KHOUZAM and MORRIS, JJ., Concur. WALLACE, J., Dissents with opinion.. The record does not contain a separate case plan dated June 29, 2005. The case plan addendum, however, was entered on June 29, 2005. The addendum was not included as part of the trial court record until the pen-dency of this appeal.
. The oldest child had reached the age of eighteen and was no longer dependent.
. As explained in the dissenting opinion, the December 2004 case plan required the Father to (1) maintain adequate housing, (2) maintain stable income, (3) successfully complete an approved parenting program, (4) complete family counseling, (5) complete an approved domestic violence class, and (6) commit no further law violations. The requirement that the Father receive substance abuse treatment was a task set forth in the addendum to the case plan dated June 29, 2005. Based on the Father’s testimony, it is clear that he was aware of the addendum to the case plan.

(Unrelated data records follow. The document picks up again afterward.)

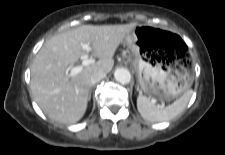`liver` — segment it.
<instances>
[{"mask_svg": "<svg viewBox=\"0 0 225 155\" xmlns=\"http://www.w3.org/2000/svg\"><path fill=\"white\" fill-rule=\"evenodd\" d=\"M136 26L83 25L47 40L33 61L30 82L32 96L44 114L64 124L78 122L87 109L92 74L112 70L117 47ZM87 43L99 60L70 76V66L88 55L82 49Z\"/></svg>", "mask_w": 225, "mask_h": 155, "instance_id": "6515ba94", "label": "liver"}]
</instances>
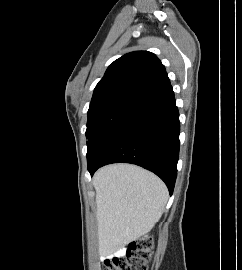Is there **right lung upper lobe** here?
Returning a JSON list of instances; mask_svg holds the SVG:
<instances>
[{"mask_svg": "<svg viewBox=\"0 0 242 270\" xmlns=\"http://www.w3.org/2000/svg\"><path fill=\"white\" fill-rule=\"evenodd\" d=\"M170 86L165 67L155 54L131 52L108 67L94 89L89 109L114 102L138 105Z\"/></svg>", "mask_w": 242, "mask_h": 270, "instance_id": "obj_1", "label": "right lung upper lobe"}]
</instances>
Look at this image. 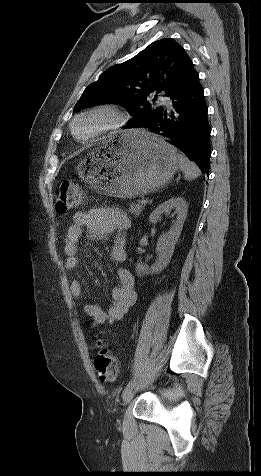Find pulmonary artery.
<instances>
[{"label":"pulmonary artery","mask_w":261,"mask_h":476,"mask_svg":"<svg viewBox=\"0 0 261 476\" xmlns=\"http://www.w3.org/2000/svg\"><path fill=\"white\" fill-rule=\"evenodd\" d=\"M158 103L161 105H165L167 107L171 106V102L167 98H164V97H159Z\"/></svg>","instance_id":"pulmonary-artery-1"}]
</instances>
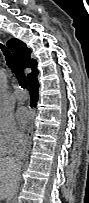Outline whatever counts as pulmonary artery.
Segmentation results:
<instances>
[{
    "label": "pulmonary artery",
    "mask_w": 89,
    "mask_h": 203,
    "mask_svg": "<svg viewBox=\"0 0 89 203\" xmlns=\"http://www.w3.org/2000/svg\"><path fill=\"white\" fill-rule=\"evenodd\" d=\"M14 96L19 101H24V100H26L28 98V94L22 89H17L14 92Z\"/></svg>",
    "instance_id": "pulmonary-artery-1"
}]
</instances>
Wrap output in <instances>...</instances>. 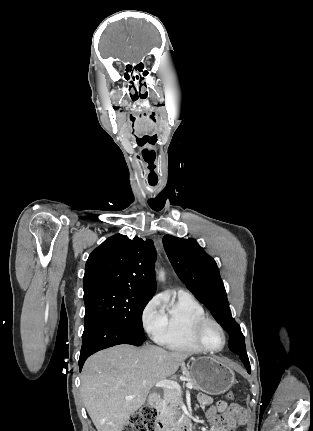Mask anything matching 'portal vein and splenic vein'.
I'll return each instance as SVG.
<instances>
[{
    "label": "portal vein and splenic vein",
    "mask_w": 313,
    "mask_h": 431,
    "mask_svg": "<svg viewBox=\"0 0 313 431\" xmlns=\"http://www.w3.org/2000/svg\"><path fill=\"white\" fill-rule=\"evenodd\" d=\"M155 387L164 388V389H175L176 391L181 393V386L177 382L172 381V380H161L155 384ZM186 387L188 389H192L193 385L191 383H187ZM133 398H134V396L126 397L127 400H130Z\"/></svg>",
    "instance_id": "1"
}]
</instances>
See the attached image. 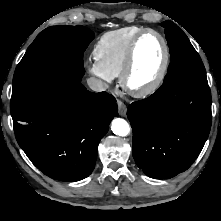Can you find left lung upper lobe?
Wrapping results in <instances>:
<instances>
[{"mask_svg": "<svg viewBox=\"0 0 221 221\" xmlns=\"http://www.w3.org/2000/svg\"><path fill=\"white\" fill-rule=\"evenodd\" d=\"M170 48L171 63L164 82L175 78L207 81L206 70L185 33L172 21L161 23Z\"/></svg>", "mask_w": 221, "mask_h": 221, "instance_id": "1", "label": "left lung upper lobe"}]
</instances>
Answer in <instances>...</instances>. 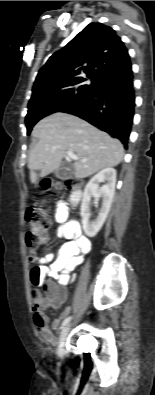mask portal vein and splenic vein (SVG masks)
Returning a JSON list of instances; mask_svg holds the SVG:
<instances>
[{
    "instance_id": "portal-vein-and-splenic-vein-1",
    "label": "portal vein and splenic vein",
    "mask_w": 155,
    "mask_h": 395,
    "mask_svg": "<svg viewBox=\"0 0 155 395\" xmlns=\"http://www.w3.org/2000/svg\"><path fill=\"white\" fill-rule=\"evenodd\" d=\"M67 156L73 160H78V157L72 151H68Z\"/></svg>"
}]
</instances>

. We do not agree with the dissent’s conclusion that even if a case plan had been created as to E.C., the circumstances that caused the creation of the case plan in regard to the Father had been remedied at the time of the termination hearing. While the dependency order references the Father’s abandonment of E.C. due to his incarceration, the case plan addendum requires the Father to complete a substance abuse task, which he failed to complete before the termination of his parental rights. We believe that in light of this task and the existing case plan tasks as to the other children, who had been adjudicated dependent as to both parents only a few months before, the Father’s incarceration was not the only circumstance that caused the creation of the case plan as to E.C.